WORK INSTRUCTIONS: Extract all lines in the data that contain the word "candle".
[SOURCE INFORMATION Boundary: Start]
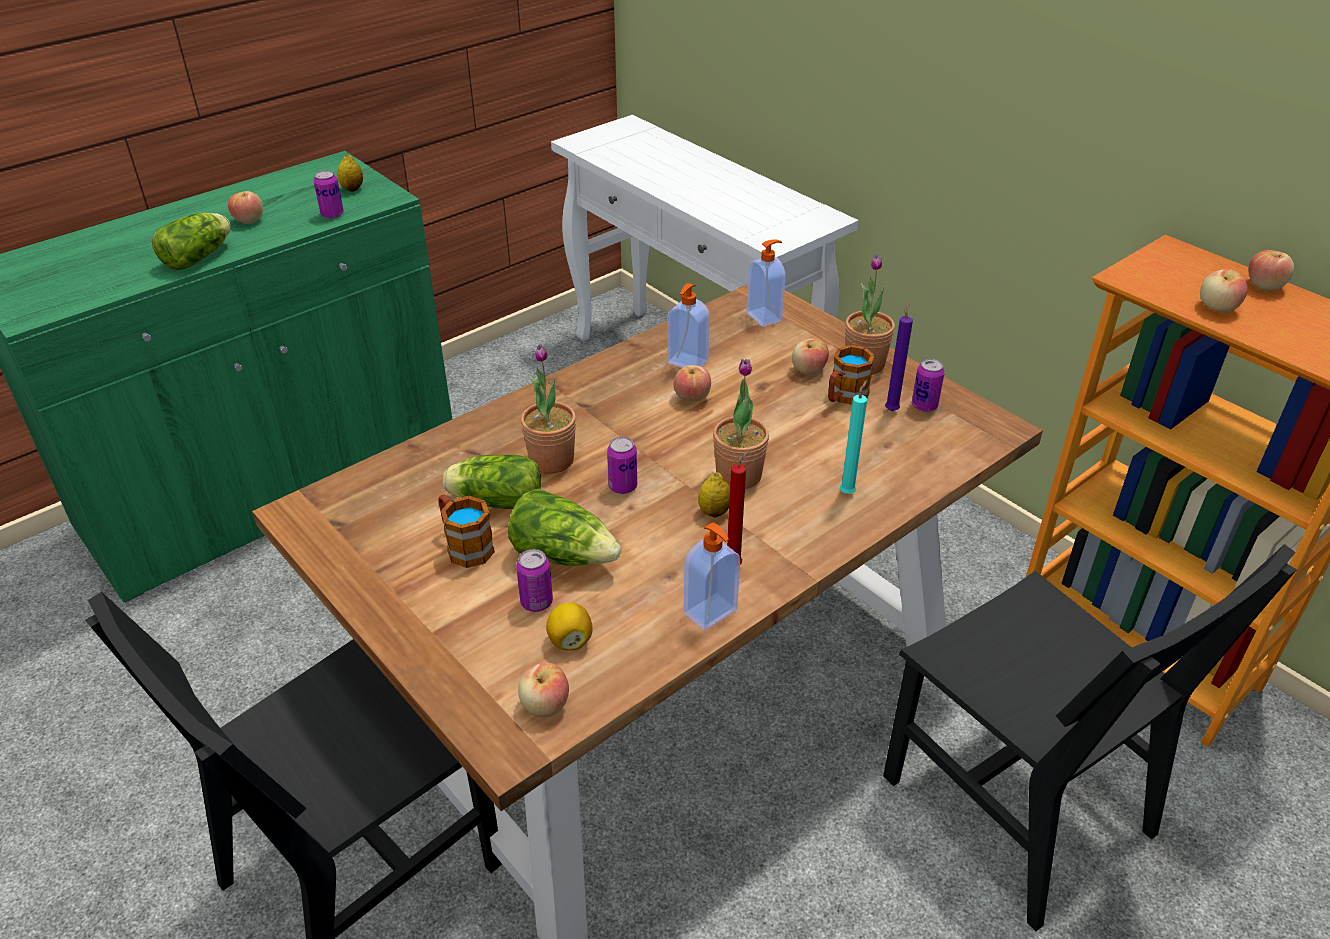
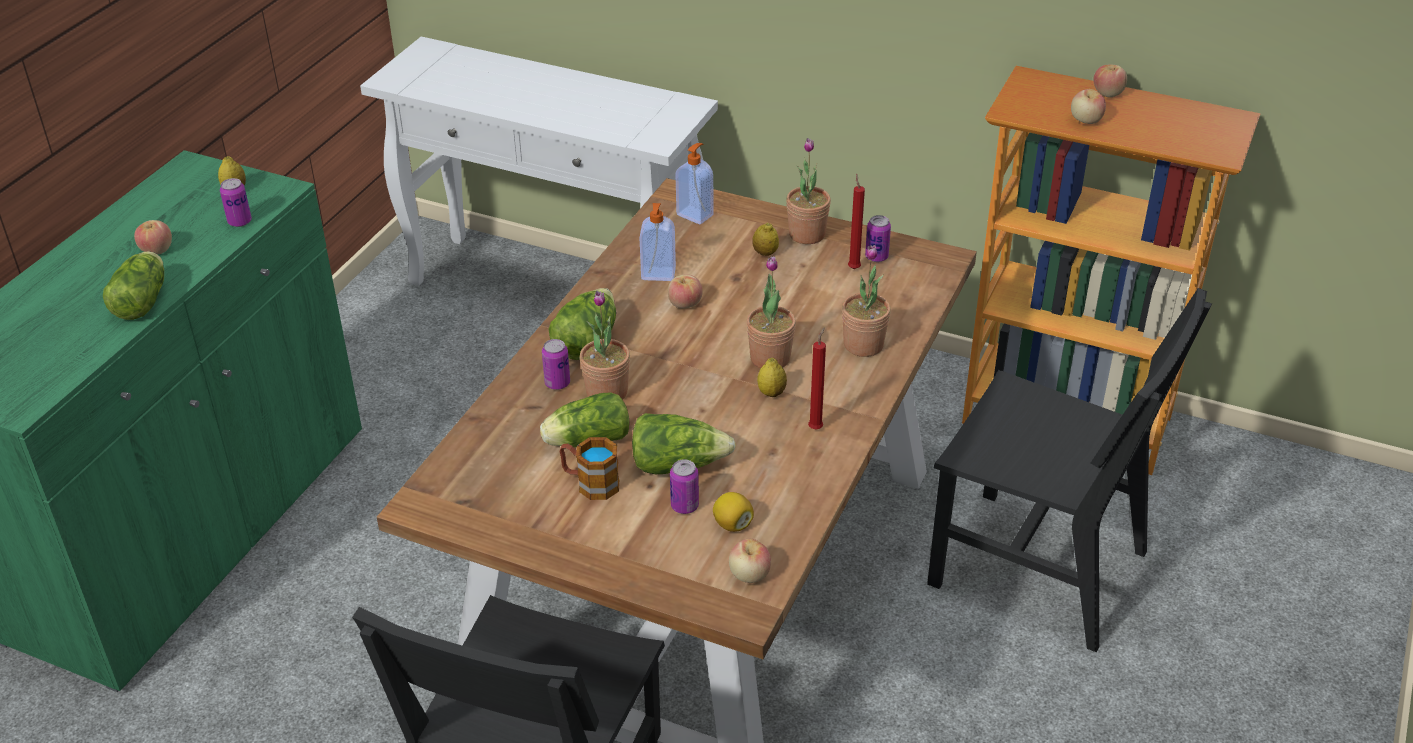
camera: 25 degrees left, 0 degrees up
(571, 405) = (586, 341): none -> lettuce
(623, 487) = (683, 396): can -> can (557, 383)
(711, 613) = (824, 468): soap dispenser -> none
(808, 370) = (765, 253): apple -> lemon
(844, 397) = (809, 268): mug -> none
(848, 492) = (863, 345): turquoise candle -> potted plant
(892, 409) = (853, 267): purple candle -> red candle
[SOURCE INFORMATION Boundary: End]
YOUR SOLUTION:
(848, 492) = (863, 345): turquoise candle -> potted plant
(892, 409) = (853, 267): purple candle -> red candle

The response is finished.